To see how the \(TS\), relates to the statistic function, we plot below the profile of the Cash statistic as a function of the expected signal events number.
Excess errors#
You can also compute the confidence interval for the true excess based on the statistic value: If you are interested in 68% (1 \(\sigma\)) and 95% (2 \(\sigma\)) confidence ranges:
from gammapy.stats import CashCountsStatistic
count_statistic = CashCountsStatistic(n_on=13, mu_bkg=5.5)
excess = count_statistic.n_sig
errn = count_statistic.compute_errn(1.)
errp = count_statistic.compute_errp(1.)
print(f"68% confidence range: {excess - errn:.3f} < mu < {excess + errp:.3f}")
68% confidence range: 4.220 < mu < 11.446
errn_2sigma = count_statistic.compute_errn(2.)
errp_2sigma = count_statistic.compute_errp(2.)
print(f"95% confidence range: {excess - errn_2sigma:.3f} < mu < {excess + errp_2sigma:.3f}")
95% confidence range: 1.556 < mu < 16.102
The 68% confidence interval (1 \(\sigma\)) is obtained by finding the expected signal values for which the TS variation is 1. The 95% confidence interval (2 \(\sigma\)) is obtained by finding the expected signal values for which the TS variation is \(2^2 = 4\).
On the following plot, we show how the 1 \(\sigma\) and 2 \(\sigma\) confidence errors relate to the Cash statistic profile.
WStat counts statistic#
Excess and Significance#
To measure the significance of an excess, one can directly use the TS of the measurement with and without the excess. Taking the square root of the result yields the so-called Li & Ma significance [LiMa1983] (see equation 17).
As an example, assume you measured \(n_{on} = 13\) counts in a region where you suspect a source might be present and \(n_{off} = 11\) counts in a background control region where you assume no source is present and that is \(a_{off}/a_{on}=2\) times larger than the on-region.
Here’s how you compute the statistical significance of your detection:
from gammapy.stats import WStatCountsStatistic
stat = WStatCountsStatistic(n_on=13, n_off=11, alpha=1./2)
print(f"Excess : {stat.n_sig:.2f}")
print(f"sqrt(TS): {stat.sqrt_ts:.2f}")
Excess : 7.50
sqrt(TS): 2.09
Excess errors#
You can also compute the confidence interval for the true excess based on the statistic value:
If you are interested in 68% (1 \(\sigma\)) and 95% (1 \(\sigma\)) confidence errors:
from gammapy.stats import WStatCountsStatistic
count_statistic = WStatCountsStatistic(n_on=13, n_off=11, alpha=1./2)
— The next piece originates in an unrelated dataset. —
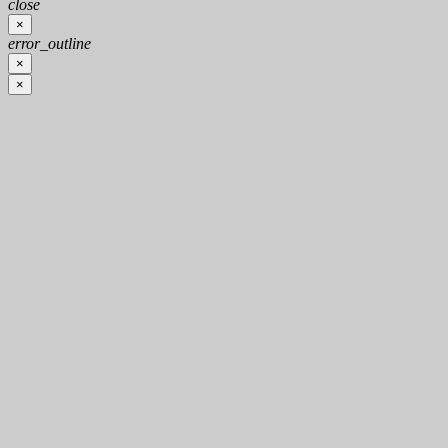
close
×
error_outline
×
×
excess = count_statistic.n_sig
errn = count_statistic.compute_errn(1.)
errp = count_statistic.compute_errp(1.)
print(f"68% confidence range: {excess - errn:.3f} < mu < {excess + errp:.3f}")
68% confidence range: 3.750 < mu < 11.736
errn_2sigma = count_statistic.compute_errn(2.)
errp_2sigma = count_statistic.compute_errp(2.)
print(f"95% confidence range: {excess - errn_2sigma:.3f} < mu < {excess + errp_2sigma:.3f}")
95% confidence range: 0.311 < mu < 16.580
As above, the 68% confidence interval (1 \(\sigma\)) is obtained by finding the expected signal values for which the TS variation is 1. The 95% confidence interval (2 \(\sigma\)) is obtained by finding the expected signal values for which the TS variation is \(2^2 = 4\).
On the following plot, we show how the 1 \(\sigma\) and 2 \(\sigma\) confidence errors relate to the WStat statistic profile.
These are references describing the available methods: [LiMa1983], [Cash1979], [Stewart2009], [Rolke2005], [Feldman1998], [Cousins2007].